[Records from a data source]
════════

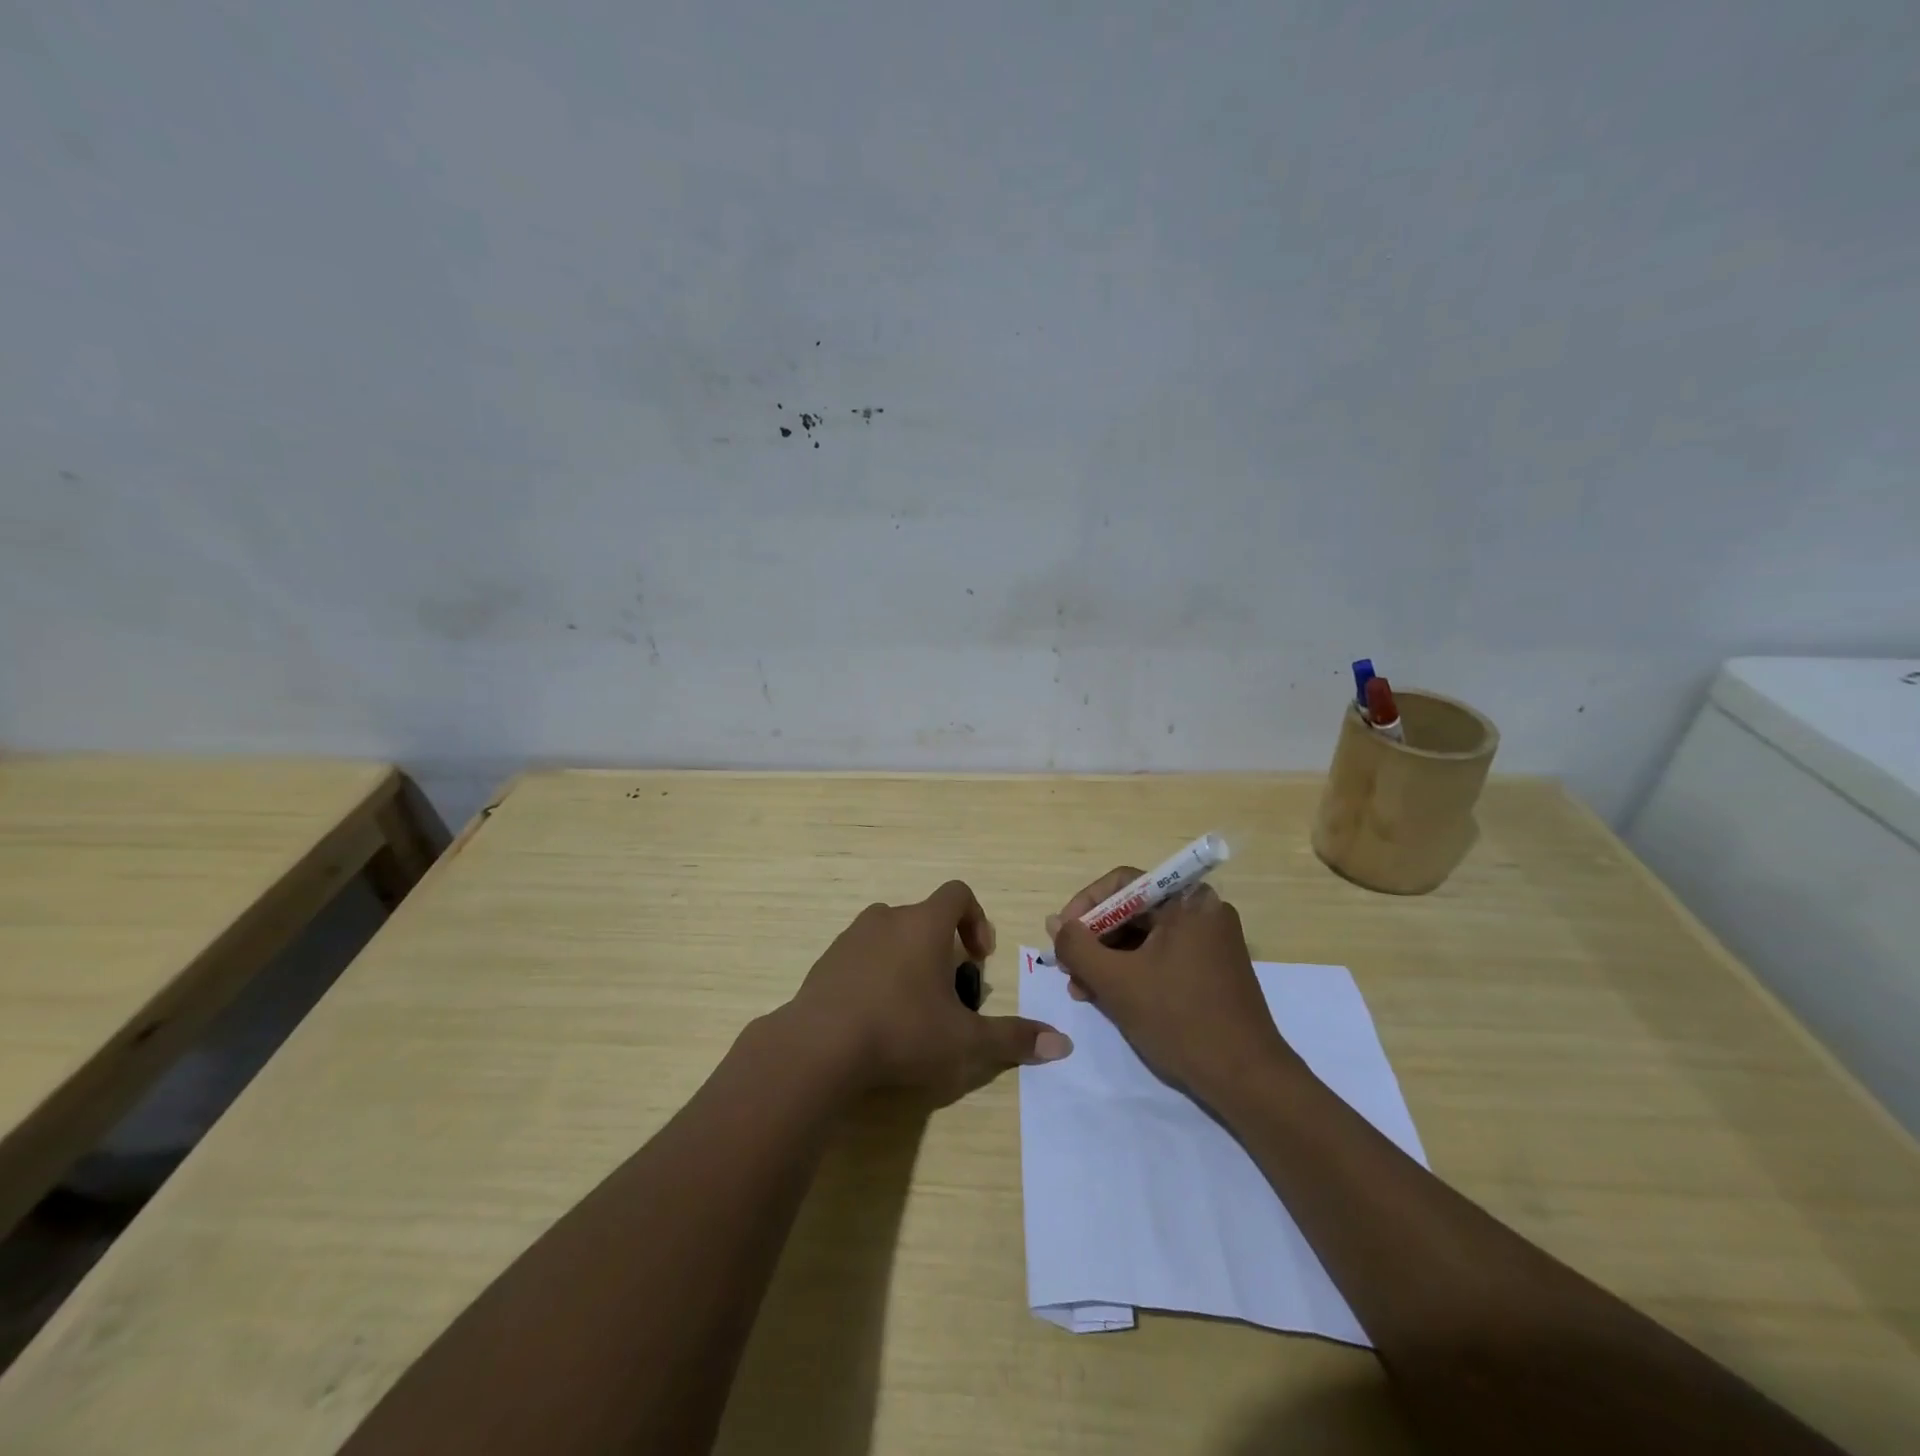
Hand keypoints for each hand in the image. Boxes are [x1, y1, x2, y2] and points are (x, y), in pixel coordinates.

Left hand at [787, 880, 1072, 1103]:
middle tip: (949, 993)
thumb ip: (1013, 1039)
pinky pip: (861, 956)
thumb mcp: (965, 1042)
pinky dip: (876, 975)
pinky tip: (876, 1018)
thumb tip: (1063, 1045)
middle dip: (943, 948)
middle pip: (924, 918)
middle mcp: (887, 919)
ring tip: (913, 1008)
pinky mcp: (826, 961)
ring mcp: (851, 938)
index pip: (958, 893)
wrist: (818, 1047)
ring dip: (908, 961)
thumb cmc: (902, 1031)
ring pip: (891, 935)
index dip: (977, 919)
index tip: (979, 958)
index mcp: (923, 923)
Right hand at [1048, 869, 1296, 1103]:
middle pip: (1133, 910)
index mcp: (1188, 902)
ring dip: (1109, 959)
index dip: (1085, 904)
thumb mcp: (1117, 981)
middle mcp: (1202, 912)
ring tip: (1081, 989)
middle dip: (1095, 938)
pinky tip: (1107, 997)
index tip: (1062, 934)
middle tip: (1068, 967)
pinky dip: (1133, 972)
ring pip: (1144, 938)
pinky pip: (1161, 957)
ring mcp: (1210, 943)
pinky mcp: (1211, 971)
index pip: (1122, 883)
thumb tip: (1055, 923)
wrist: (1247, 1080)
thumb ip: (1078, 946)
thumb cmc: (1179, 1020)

════════

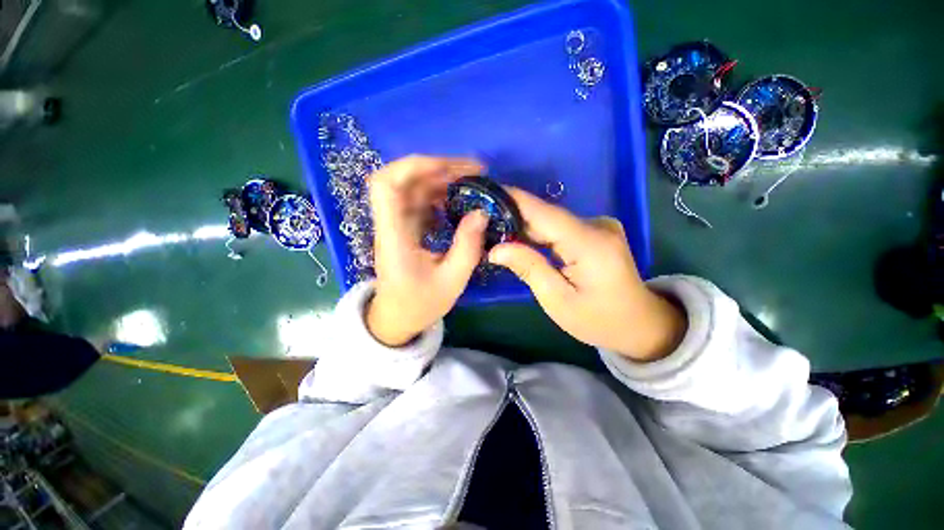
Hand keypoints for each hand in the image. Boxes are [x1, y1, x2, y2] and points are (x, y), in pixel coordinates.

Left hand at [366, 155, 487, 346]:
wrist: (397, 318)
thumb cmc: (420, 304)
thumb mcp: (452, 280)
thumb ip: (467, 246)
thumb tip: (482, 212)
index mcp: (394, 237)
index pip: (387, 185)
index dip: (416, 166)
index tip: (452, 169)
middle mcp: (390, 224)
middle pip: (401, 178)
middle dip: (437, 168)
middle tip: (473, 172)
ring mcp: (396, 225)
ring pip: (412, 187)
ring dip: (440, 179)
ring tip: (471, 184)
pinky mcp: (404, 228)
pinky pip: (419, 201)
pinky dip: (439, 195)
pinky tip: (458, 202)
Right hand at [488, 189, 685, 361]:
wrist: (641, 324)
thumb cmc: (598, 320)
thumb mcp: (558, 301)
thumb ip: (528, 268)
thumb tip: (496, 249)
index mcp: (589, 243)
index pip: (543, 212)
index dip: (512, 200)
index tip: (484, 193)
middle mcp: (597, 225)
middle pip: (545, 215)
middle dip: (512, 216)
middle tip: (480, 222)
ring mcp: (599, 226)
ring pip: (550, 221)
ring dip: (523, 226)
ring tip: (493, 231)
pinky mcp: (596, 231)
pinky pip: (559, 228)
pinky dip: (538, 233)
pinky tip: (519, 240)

════════

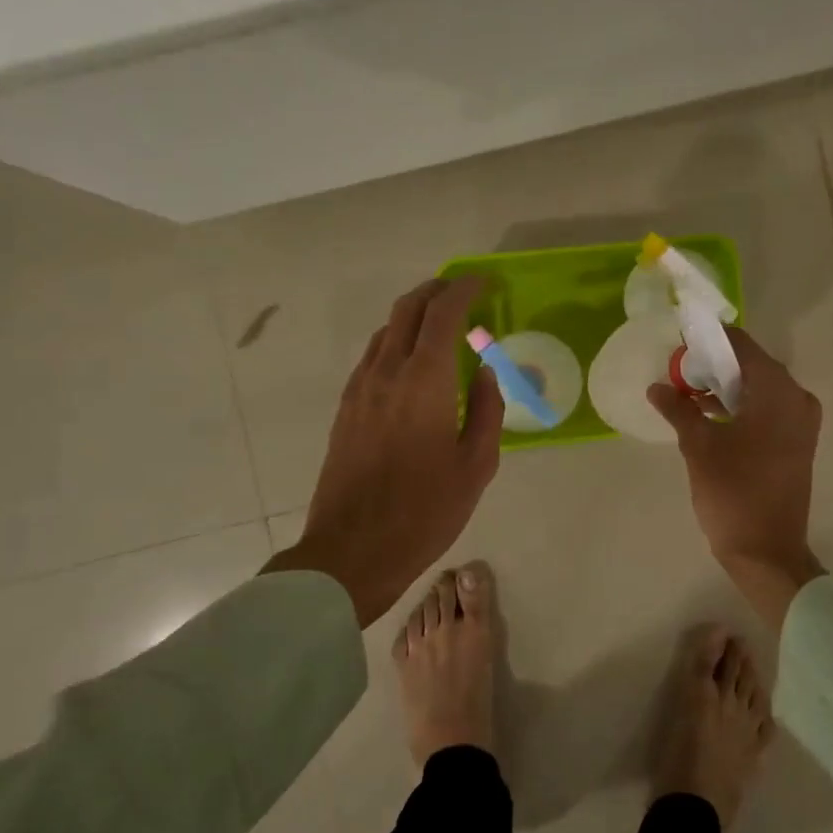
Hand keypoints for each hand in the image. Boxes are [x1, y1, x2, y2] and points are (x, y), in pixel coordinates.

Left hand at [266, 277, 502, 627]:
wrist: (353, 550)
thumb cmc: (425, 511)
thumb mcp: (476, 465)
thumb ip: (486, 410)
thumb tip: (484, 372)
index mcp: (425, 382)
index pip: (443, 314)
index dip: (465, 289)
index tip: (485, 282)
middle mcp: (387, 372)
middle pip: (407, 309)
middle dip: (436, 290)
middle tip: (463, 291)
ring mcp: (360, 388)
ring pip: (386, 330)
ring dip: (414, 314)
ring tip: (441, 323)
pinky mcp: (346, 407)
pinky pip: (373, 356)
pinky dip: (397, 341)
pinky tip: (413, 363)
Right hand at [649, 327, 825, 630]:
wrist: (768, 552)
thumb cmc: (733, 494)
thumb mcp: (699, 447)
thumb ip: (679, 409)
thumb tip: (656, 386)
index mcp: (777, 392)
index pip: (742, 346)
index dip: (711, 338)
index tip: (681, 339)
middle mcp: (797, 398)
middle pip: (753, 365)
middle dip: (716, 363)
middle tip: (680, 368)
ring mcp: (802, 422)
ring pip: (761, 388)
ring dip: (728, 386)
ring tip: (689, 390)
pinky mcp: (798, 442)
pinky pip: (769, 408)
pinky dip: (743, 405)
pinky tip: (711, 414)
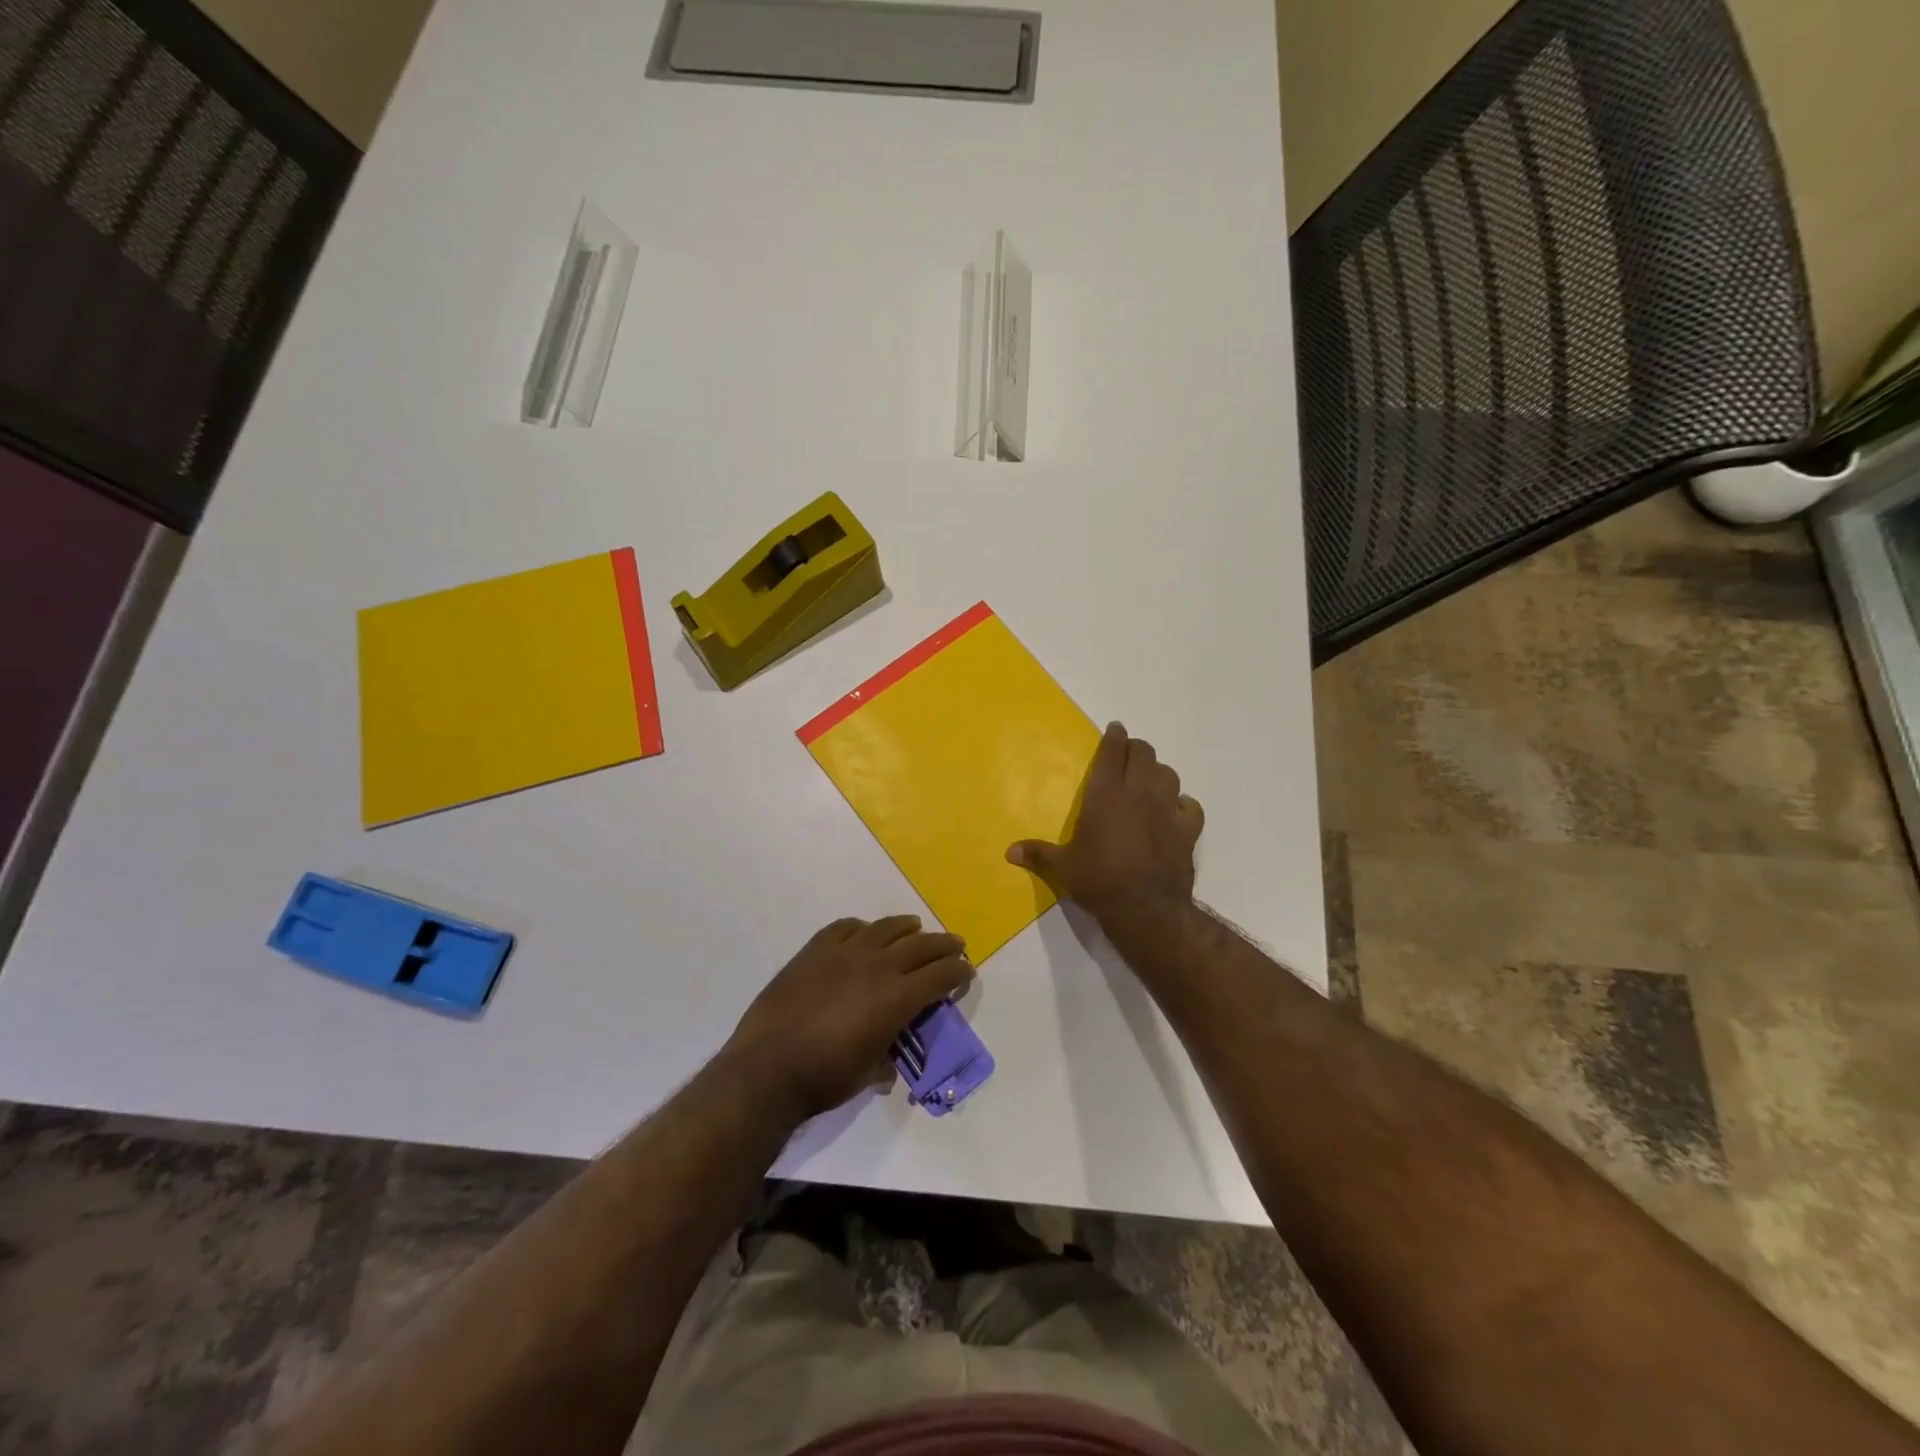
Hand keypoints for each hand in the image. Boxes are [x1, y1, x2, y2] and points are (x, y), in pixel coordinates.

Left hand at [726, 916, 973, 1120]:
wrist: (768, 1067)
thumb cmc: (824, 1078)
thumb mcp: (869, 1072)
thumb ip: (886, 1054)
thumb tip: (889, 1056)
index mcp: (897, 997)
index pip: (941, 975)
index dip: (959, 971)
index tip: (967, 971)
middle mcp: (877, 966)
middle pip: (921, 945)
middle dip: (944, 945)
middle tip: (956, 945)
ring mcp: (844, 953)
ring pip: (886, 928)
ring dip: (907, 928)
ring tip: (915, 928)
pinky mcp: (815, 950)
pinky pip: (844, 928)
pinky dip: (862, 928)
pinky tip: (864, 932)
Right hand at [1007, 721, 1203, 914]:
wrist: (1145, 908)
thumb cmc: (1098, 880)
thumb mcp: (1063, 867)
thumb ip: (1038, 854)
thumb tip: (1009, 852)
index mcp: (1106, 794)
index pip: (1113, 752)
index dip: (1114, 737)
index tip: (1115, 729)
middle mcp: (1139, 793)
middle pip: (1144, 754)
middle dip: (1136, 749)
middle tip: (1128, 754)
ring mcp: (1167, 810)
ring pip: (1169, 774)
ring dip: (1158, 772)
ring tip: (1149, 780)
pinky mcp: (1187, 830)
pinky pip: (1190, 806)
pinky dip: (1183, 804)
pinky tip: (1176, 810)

════════

Please return the data above exactly as it stands from the line with "pinky tip: (711, 414)" to the line with "pinky tip: (1176, 810)", keeping both of those lines but none of the pictures.

pinky tip: (711, 414)
Hand keypoints for each hand in the image. Boxes are [x1, y1, x2, y2] and points are (x, y), in pixel coordinates.

Left hand at [726, 916, 973, 1120]:
wrist: (768, 1067)
thumb cmc: (824, 1078)
thumb mcp: (869, 1072)
thumb ip: (886, 1054)
thumb tip: (889, 1056)
index mcp: (897, 997)
index pip: (941, 975)
index dip: (959, 971)
index tip: (967, 971)
middle mcp: (877, 966)
middle pip: (921, 945)
middle dip: (944, 945)
middle tip: (956, 945)
ring mcp: (844, 953)
ring pip: (886, 928)
ring dip: (907, 928)
ring tip: (915, 928)
pinky mcp: (815, 950)
pinky pip: (844, 928)
pinky dip: (862, 928)
pinky tip: (864, 932)
Right hand at [1007, 721, 1203, 914]:
wrist: (1145, 908)
thumb cmc: (1098, 880)
thumb mcp: (1063, 867)
thumb ip: (1038, 854)
thumb tip: (1009, 852)
index mcp: (1106, 794)
index pip: (1113, 752)
index dip: (1114, 737)
index tip: (1115, 729)
middle mcp: (1139, 793)
middle pip: (1144, 754)
middle dip: (1136, 749)
middle tip: (1128, 754)
ring mcp: (1167, 810)
ring pip: (1169, 774)
ring dip: (1158, 772)
ring tip: (1149, 780)
pinky mcp: (1187, 830)
pinky pip: (1190, 806)
pinky dip: (1183, 804)
pinky tip: (1176, 810)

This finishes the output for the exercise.